Insgesamt habe die Allianz laut Gericht versucht, eigene Interessen zulasten der Kunden durchzusetzen, heißt es weiter. Das Gericht meint: „Als unangemessen wird eine Klausel beurteilt, mit der der Verwender missbräuchlich eigene Interessen auf Kosten des Vertragspartners durchzusetzen versucht.“ Weshalb die umstrittene Anpassungsklausel unwirksam sei.
Auf Anfrage weist die Allianz Leben darauf hin, dass weder das Urteil in Stuttgart noch das in Berlin rechtskräftig ist. Allerdings stellt sie (noch) nicht ausdrücklich klar, ob sie auch gegen das Urteil in Berlin vorgehen will.
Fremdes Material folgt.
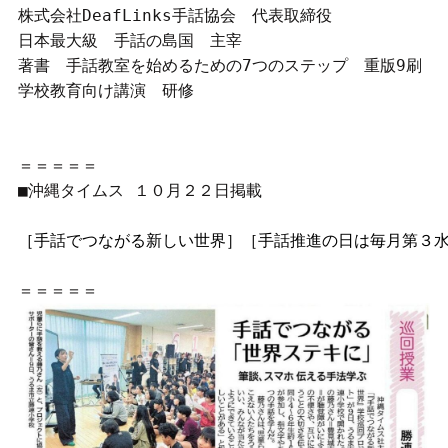
株式会社DeafLinks手話協会　代表取締役
日本最大級　手話の島国　主宰
著書　手話教室を始めるための7つのステップ　重版9刷
学校教育向け講演　研修
＝＝＝＝＝
■沖縄タイムス １０月２２日掲載
［手話でつながる新しい世界］［手話推進の日は毎月第３
＝＝＝＝＝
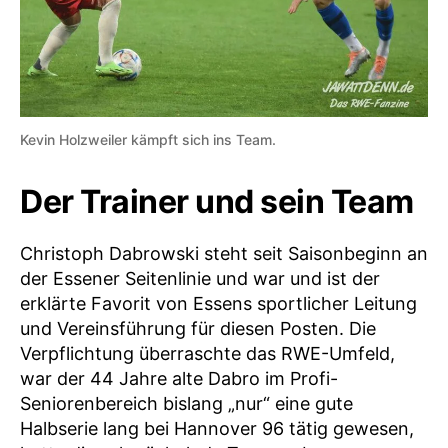
Kevin Holzweiler kämpft sich ins Team.
Der Trainer und sein Team
Christoph Dabrowski steht seit Saisonbeginn an
der Essener Seitenlinie und war und ist der
erklärte Favorit von Essens sportlicher Leitung
und Vereinsführung für diesen Posten. Die
Verpflichtung überraschte das RWE-Umfeld,
war der 44 Jahre alte Dabro im Profi-
Seniorenbereich bislang „nur“ eine gute
Halbserie lang bei Hannover 96 tätig gewesen,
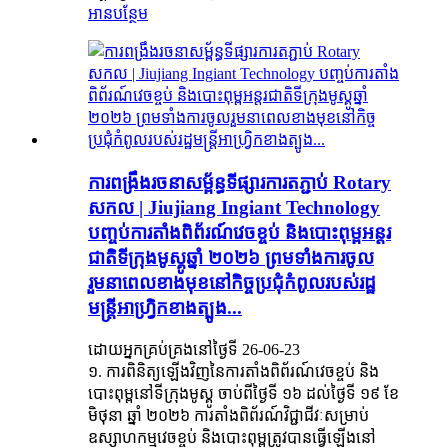
អានបន្ថែម
ការពង្រឹងរចនាសម្ព័ន្ធទីផ្សារការតភ្ជាប់ Rotary
សកល | Jiujiang Ingiant Technology
បញ្ចប់ការតាំងពិព័រណ៍វេចខ្ចប់ និងបោះពុម្ពអន្តរ
ជាតិទីក្រុងមូស្គូឆ្នាំ ២០២៦ ព្រមទាំងការចូល
រួមនាពេលខាងមុខនៅកិច្ចប្រជុំកំពូលរបស់រដ្ឋ
មន្ត្រីអាហ្វ្រិកខាងត្បូង...
ដោយអ្នកគ្រប់គ្រងនៅថ្ងៃទី 26-06-23
១. ការពិនិត្យឡើងវិញនៃការតាំងពិព័រណ៍វេចខ្ចប់ និង
បោះពុម្ពនៅទីក្រុងមូស្គូ ចាប់ពីថ្ងៃទី ១៦ ដល់ថ្ងៃទី ១៩ ខែ
មិថុនា ឆ្នាំ ២០២៦ ការតាំងពិព័រណ៍វិជ្ជាជីវៈសម្រាប់
ឧស្សាហកម្មវេចខ្ចប់ និងបោះពុម្ពត្រូវបានធ្វើឡើងនៅ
Weiter führt sie aus: „Bei sämtlichen Produktgestaltungen hat Allianz Leben die rechtlichen Rahmenbedingungen sehr sorgfältig geprüft. Die von der Verbraucherzentrale angegriffene Regelung stellt eine ausgewogene Regelung dar, die sämtliche Interessen berücksichtigt, einschließlich der Interessen der Versicherten. Unter bestimmten Voraussetzungen ist nach einer Anpassung des Rentenfaktors auch eine Wiederanhebung des Rentenfaktors möglich.“
Außerdem betont der Versicherer: Auch ein veränderter Rentenfaktor greife nicht in die Garantiezusagen ein. „Allianz Leben steht zu allen vertraglichen Zusagen und Garantien.“
Bei Dr. Stoll & Sauer hingegen misst man dem Urteil Signalwirkung bei. „Der zugesagte Rentenfaktor ist kein Spielball wirtschaftlicher Entwicklungen – er ist ein Versprechen an den Kunden“, lässt sie verlauten. Man gehe davon aus, dass zehntausende Verträge von ähnlichen Klauseln betroffen sind.